1. Meaning of Ultra Vires

The term Ultra Vires is derived from Latin, meaning “beyond the powers”.
An ultra vires action refers to an act performed outside the legal authority or capacity conferred upon a company, its directors, or statutory authorities.

In corporate law, an act is ultra vires if it is:

Beyond the objects clause of the Memorandum of Association (MoA),

Beyond the powers of directors, or

Contrary to statutory provisions.

Such acts are considered void ab initio and cannot be ratified, even with unanimous shareholder consent.

2. Purpose and Rationale of the Ultra Vires Doctrine

The doctrine of ultra vires exists to:

Protect shareholders’ investments

Safeguard creditors’ interests

Ensure legal certainty

Prevent misuse of corporate funds

Maintain corporate discipline and governance

It ensures that a company functions strictly within the legal framework defined by law and its constitutional documents.

3. Types of Ultra Vires Actions

(a) Ultra Vires the Memorandum

Acts beyond the objects or powers stated in the MoA.

(b) Ultra Vires the Articles

Acts inconsistent with the Articles of Association but within the MoA.

(c) Ultra Vires the Directors

Acts beyond the authority of directors but within company powers.

(d) Statutory Ultra Vires

Acts contrary to mandatory statutory provisions.

4. Legal Consequences of Ultra Vires Actions

Such acts are void and unenforceable

Cannot be ratified by shareholders

Directors may incur personal liability

Injunctions may be granted to restrain ultra vires acts

Company funds used may be recoverable

5. Key Case Laws on Ultra Vires Actions

1. Ashbury Railway Carriage & Iron Co. v. Riche (1875)

Principle:
Any act beyond the objects of the Memorandum is absolutely void.

Relevance:
The company entered into a contract to finance railway construction, which was beyond its objects.
The House of Lords held the contract ultra vires and void.

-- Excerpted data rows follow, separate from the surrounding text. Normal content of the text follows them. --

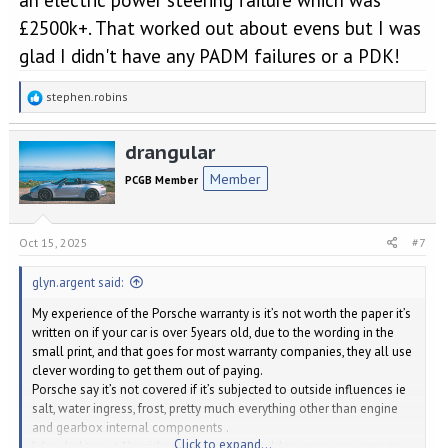
£2500k+. That worked out about evens but I was
glad I didn't have any PADM failures or a PDK!
R
stephen.robins
e
a
drangular
c
t
Member
PCGB Member
i
o
n
s
Oct 15, 2025
#7
:
glyn.argent said:
My experience of the Porsche warranty is it’s not worth the paper it’s
written on if your car is over 5years old, due to the wording in the
small print, and that goes for most warranty companies, they all use
clever wording to get them out of paying.
Porsche say it’s not covered if it’s subjected to outside influences ie
salt, water ingress, frost, pretty much everything other than engine
and gearbox internal components .
Click to expand...
I decided to put 1k aside every year and build up my own warranty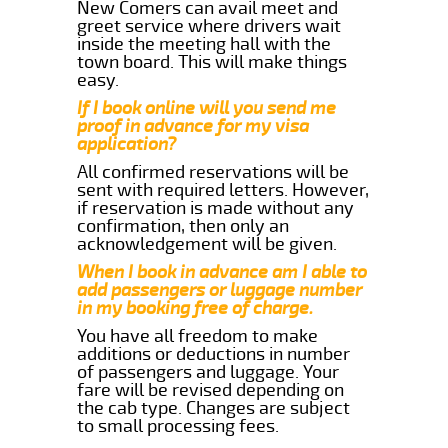
New Comers can avail meet and
greet service where drivers wait
inside the meeting hall with the
town board. This will make things
easy.
If I book online will you send me
proof in advance for my visa
application?
All confirmed reservations will be
sent with required letters. However,
if reservation is made without any
confirmation, then only an
acknowledgement will be given.
When I book in advance am I able to
add passengers or luggage number
in my booking free of charge.
You have all freedom to make
additions or deductions in number
of passengers and luggage. Your
fare will be revised depending on
the cab type. Changes are subject
to small processing fees.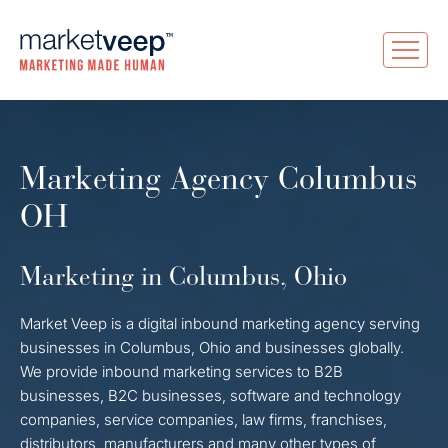
Marketing Agency Columbus
OH
Marketing in Columbus, Ohio
Market Veep is a digital inbound marketing agency serving
businesses in Columbus, Ohio and businesses globally.
We provide inbound marketing services to B2B
businesses, B2C businesses, software and technology
companies, service companies, law firms, franchises,
distributors, manufacturers and many other types of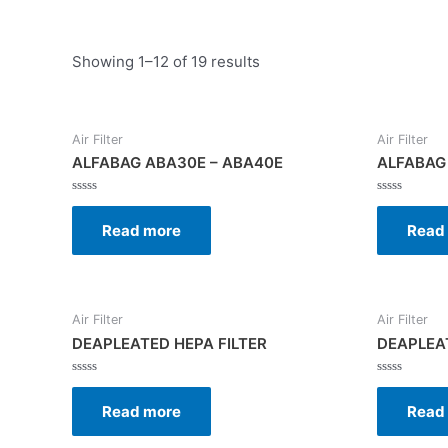
Showing 1–12 of 19 results
Air Filter
Air Filter
ALFABAG ABA30E – ABA40E
ALFABAG
Rated
Rated
0
0
Read more
Read
out
out
of
of
5
5
Air Filter
Air Filter
DEAPLEATED HEPA FILTER
DEAPLEAT
Rated
Rated
0
0
Read more
Read
out
out
of
of
5
5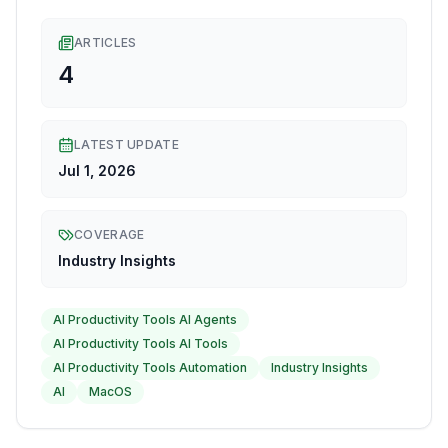
ARTICLES
4
LATEST UPDATE
Jul 1, 2026
COVERAGE
Industry Insights
AI Productivity Tools AI Agents
AI Productivity Tools AI Tools
AI Productivity Tools Automation
Industry Insights
AI
MacOS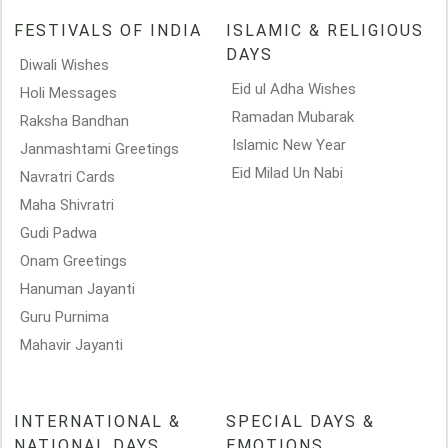
FESTIVALS OF INDIA
ISLAMIC & RELIGIOUS
DAYS
Diwali Wishes
Eid ul Adha Wishes
Holi Messages
Ramadan Mubarak
Raksha Bandhan
Islamic New Year
Janmashtami Greetings
Eid Milad Un Nabi
Navratri Cards
Maha Shivratri
Gudi Padwa
Onam Greetings
Hanuman Jayanti
Guru Purnima
Mahavir Jayanti
INTERNATIONAL &
SPECIAL DAYS &
NATIONAL DAYS
EMOTIONS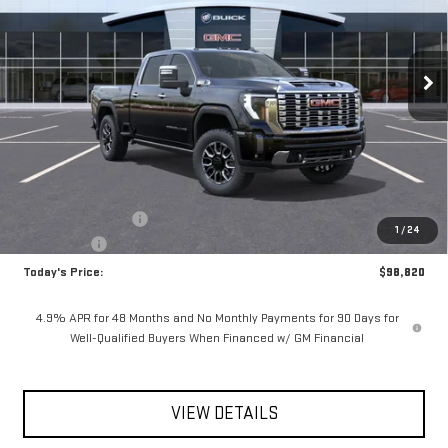
**TODAY'S PRICE**
SAVINGS
Ext.
Int.
In Stock
Less
MSRP:
$100,645
Documentation Fee
$175
1
/
24
Bonus Cash
-$2,000
Today's Price:
$98,820
4.9% APR for 48 Months and No Monthly Payments for 90 Days for
Well-Qualified Buyers When Financed w/ GM Financial
VIEW DETAILS
CLICK TO CALL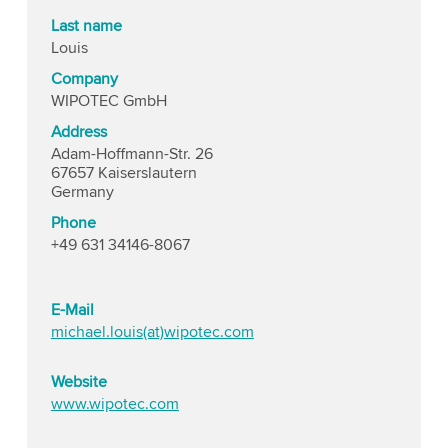
Last name
Louis
Company
WIPOTEC GmbH
Address
Adam-Hoffmann-Str. 26
67657 Kaiserslautern
Germany
Phone
+49 631 34146-8067
E-Mail
michael.louis(at)wipotec.com
Website
www.wipotec.com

👉 Foundation case establishing the ultra vires doctrine.

2. Attorney General v. Great Eastern Railway Co. (1880)

Principle:
Acts reasonably incidental to the objects are not ultra vires.

Relevance:
The court softened the rigid application of ultra vires, holding that ancillary acts necessary to achieve objects are permissible.

👉 Introduced flexibility in interpreting corporate powers.

3. Lakshmanaswami Mudaliar v. Life Insurance Corporation of India (1963)

Principle:
Application of company funds beyond objects is ultra vires.

Relevance:
Donation to a charitable trust unrelated to business was held ultra vires.

👉 Directors cannot use corporate funds for purposes outside objects.

4. Cotman v. Brougham (1918)

Principle:
Each object clause must be interpreted independently.

Relevance:
The court held that wide object clauses can validate acts if properly drafted.

👉 Encouraged careful drafting of MoA to avoid ultra vires.

5. Re Introductions Ltd. (1970)

Principle:
Acts beyond directors’ powers are ultra vires directors, not the company.

Relevance:
Loans taken without authority were ultra vires directors and personally recoverable.

👉 Distinction between company ultra vires and director ultra vires.

6. Hutton v. West Cork Railway Co. (1883)

Principle:
Company funds must be used only for bona fide business purposes.

Relevance:
Payments to employees unrelated to business benefit were held ultra vires.

👉 Reinforces fiduciary limits on use of funds.

7. Barium Chemicals Ltd. v. Company Law Board (1967)

Principle:
Statutory power exercised beyond purpose is ultra vires.

Relevance:
The Supreme Court held that misuse of statutory discretion is ultra vires.

👉 Applies to regulators and corporate authorities alike.

8. A. Lakshmanaswami Mudaliar v. LIC (Reaffirmed)

Principle:
Ultra vires acts cannot be validated by shareholder approval.

Relevance:
Reaffirmed non-ratifiability of ultra vires actions.

6. Ultra Vires vs Illegal Acts

BasisUltra ViresIllegal
NatureBeyond powersProhibited by law
ValidityVoidVoid and punishable
RatificationNot allowedNot allowed
LiabilityCivilCivil & Criminal

7. Impact of Companies Act, 2013 on Ultra Vires

While modern company law provides:

Broader object clauses,

Greater operational flexibility,

The doctrine still applies in cases of:

Misuse of funds,

Breach of statutory duties,

Acts beyond delegated authority,

Regulatory non-compliance.

8. Governance Implications

Board decisions must align with objects and statutes

Committees cannot exceed delegated authority

Shareholders cannot validate ultra vires acts

Strong internal controls are essential

9. Conclusion

Ultra vires actions strike at the heart of corporate legality and accountability. Courts consistently hold that corporate power is a creature of law, not of convenience or consent. Even in modern governance frameworks, ultra vires remains a critical safeguard against abuse of authority and misapplication of corporate resources.